La posibilidad legal de expulsar a tribus originarias proporcionó facultades al presidente Andrew Jackson. Se estima que como consecuencia unos 100 mil indios fueron desterrados hacia el oeste.
Jackson puso una gran presión sobre los líderes de las tribus para que firmasen convenios de expulsión. Esa presión creó graves divisiones dentro de las naciones indias ya que los líderes tribales defendían distintas posturas. Los desalojos fueron impuestos a sangre y fuego, lo que dio lugar a la muerte de una cantidad estimada en 4 mil personas, sólo de la tribu cheroqui, la mayoría por hambre y enfermedad.
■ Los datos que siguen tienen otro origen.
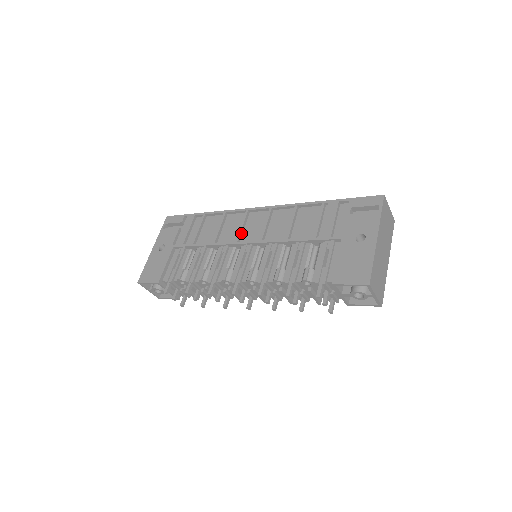
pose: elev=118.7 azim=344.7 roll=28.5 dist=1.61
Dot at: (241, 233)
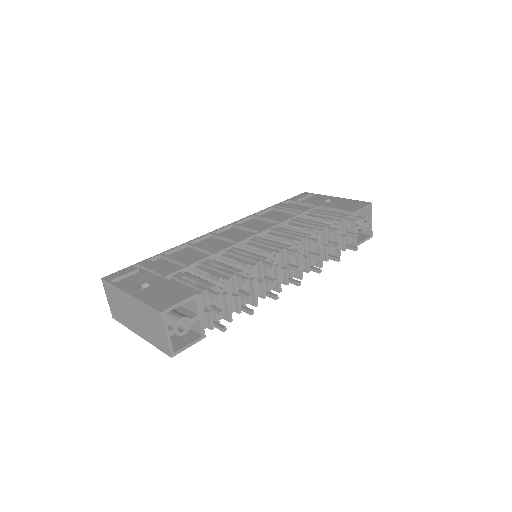
Dot at: (231, 239)
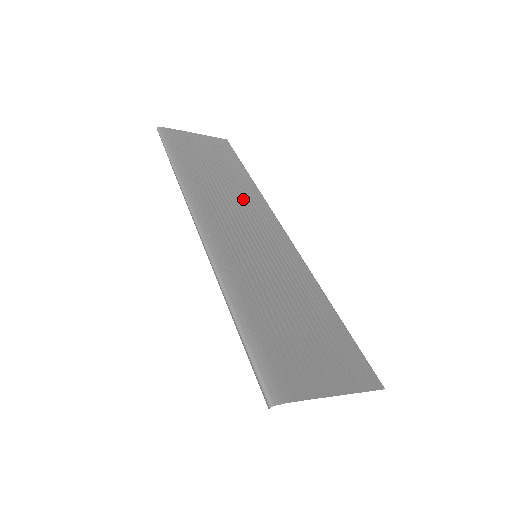
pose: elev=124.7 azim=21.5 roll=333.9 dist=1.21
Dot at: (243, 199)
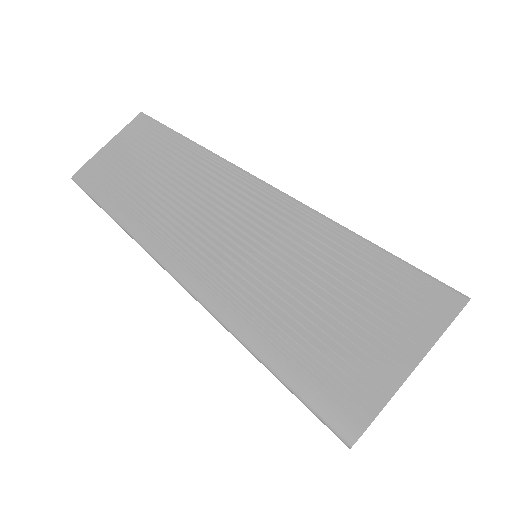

Pronto aparecería la figura genocida de la alcoholización inducida y la creación de reservaciones carceleras de la población expulsada. En el siglo XX se introduciría la creación de casinos de juego dentro de ellas. Así se aceleró la destrucción cultural de su población.
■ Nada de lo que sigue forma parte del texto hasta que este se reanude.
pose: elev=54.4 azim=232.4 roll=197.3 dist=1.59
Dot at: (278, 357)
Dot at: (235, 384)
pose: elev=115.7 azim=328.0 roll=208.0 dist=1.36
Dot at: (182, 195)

La proximidad de las tribus se argüía como una amenaza para la paz y seguridad de los colonos. La solución: expúlsenlos más allá. Así, unos 14 mil fueron trasladados al oeste. Vale recordar que los nativos a menudo eran armados por gobiernos como Gran Bretaña y España, viejos colonialistas que defendían o intentaban apoderarse de tierras.
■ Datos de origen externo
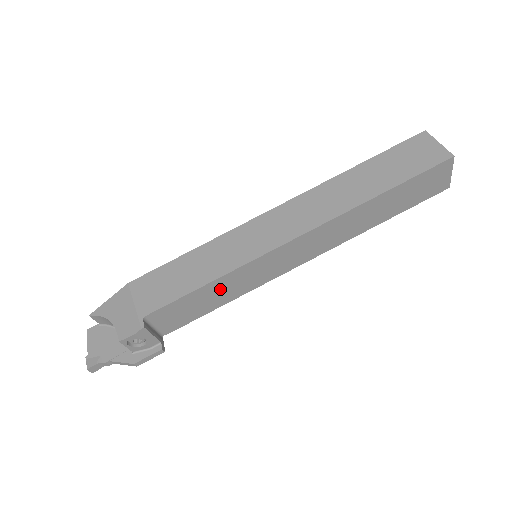
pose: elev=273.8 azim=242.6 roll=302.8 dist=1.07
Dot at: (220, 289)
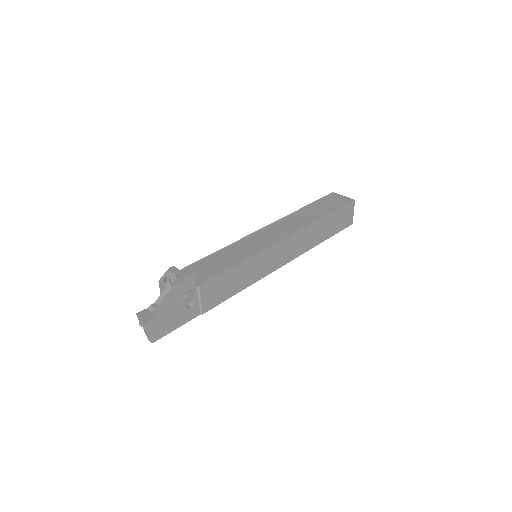
Dot at: (228, 255)
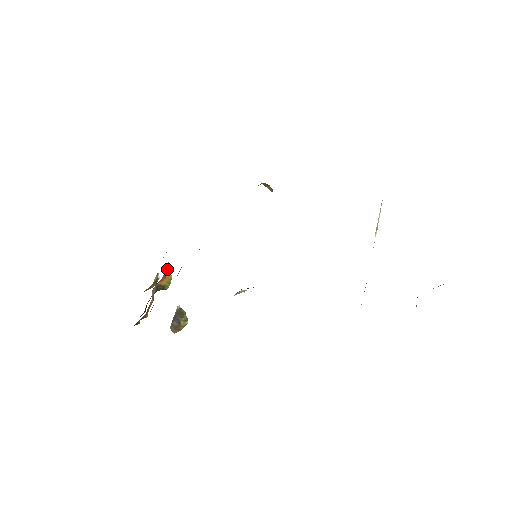
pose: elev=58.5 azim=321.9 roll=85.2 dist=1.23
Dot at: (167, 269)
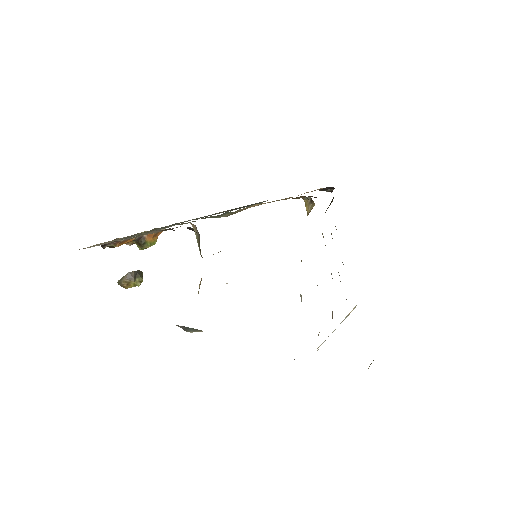
Dot at: (158, 233)
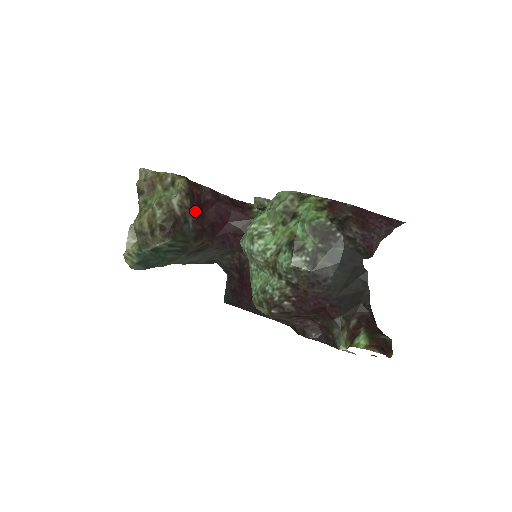
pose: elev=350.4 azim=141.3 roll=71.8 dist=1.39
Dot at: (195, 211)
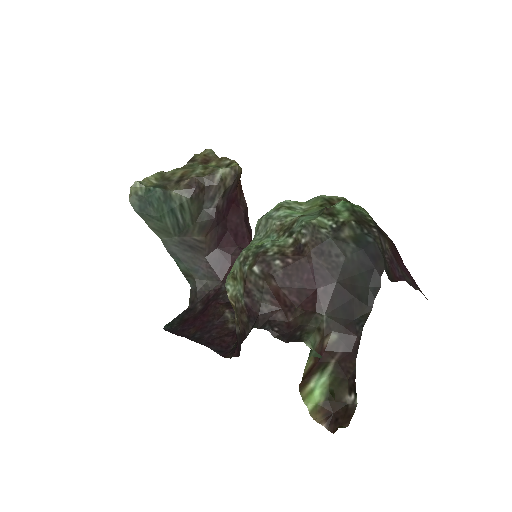
Dot at: (225, 201)
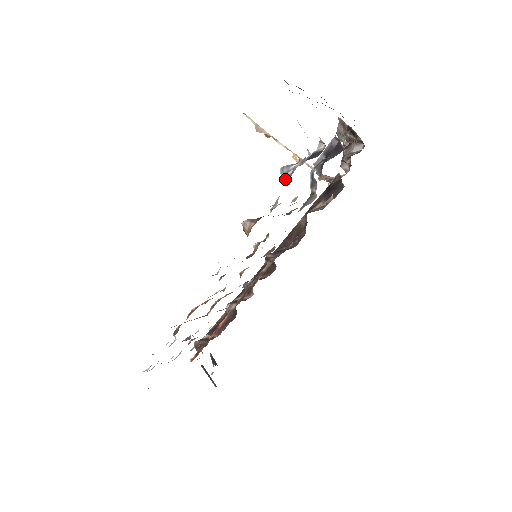
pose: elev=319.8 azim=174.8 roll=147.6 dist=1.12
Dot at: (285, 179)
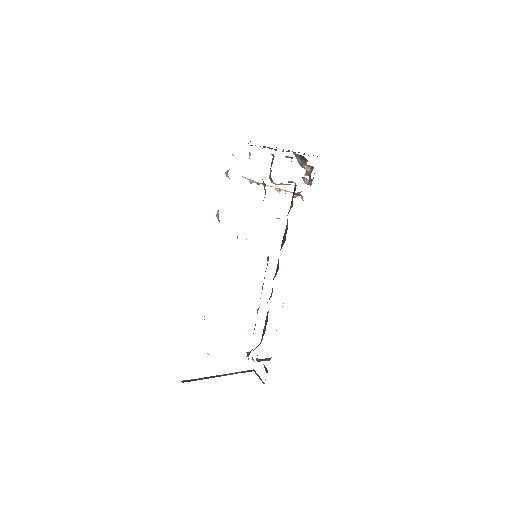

Hoy viven aproximadamente un millón de indios en 300 reservaciones dirigidas por un llamado bureau en Washington. Este centenario proceso destruyó los hábitos de vida comunitaria, base de su seguridad, productividad y trascendencia.
Estas barbaridades se han visto en mil escenarios. Es una forma de relación humana que como el deterioro ambiental, fue acreditada como intolerable ya muy tarde. A semejanza, la humanidad crece en la toma de conciencia y el retador flujo de migrantes avanza moviéndose de sur a norte, igual en África, Medio Oriente o Latinoamérica.
Como todo desafío mayor, demanda respuestas de gran calado, siempre insuficientes pero inevitables donde el mundo tenga pretensión de ser civilizado. Países europeos, principalmente los de costas mediterráneas, han sido impactados en una reciente versión desde hace quizá 40 años y están sujetos a agudos problemas de identidades étnicas y magnitudes no sospechadas.
Su respuesta ha sido vitalizar el concepto de integración como perspectiva demográfica, de integración cultural, política, social, económica. Es un proceso largo, difícil, véase Francia o Gran Bretaña.
Implica encarar temas espinosos durante la creación de una identidad común de grupos étnicos, lingüísticos, religiosos, extranjeros o procedentes de regiones internas para que se identifiquen como parte de la misma comunidad. Cuando los migrantes son de origen externo es fácil etiquetarlos como amenaza a la seguridad nacional.
El reto no es evitable, por ello peor es postergar su atención por más comprometedora que resulte. La exclusión nunca fue fórmula, nunca funcionó en ninguna parte. Hay mucho que debatir, hay muchos intereses cruzados desde el coyotaje, hasta programas de la ONU. Lo más peligroso es cerrar los ojos de la sensatez.
Todos somos mestizos, híbridos, aunque ciertas apariencias físicas parezcan decir otra cosa. La única diferencia real, de la que pocos hablan, es el nivel educativo, de ubicación social y económico. Es la desigualdad en los índices de bienestar.
En dos palabras, en la negación a la justicia social. Han sido siglos de aplicar argumentos geopolíticos, ideológicos, militares, económicos y étnicos. En el fondo privó el denominador del desprecio al desposeído. En eso hoy estamos nosotros.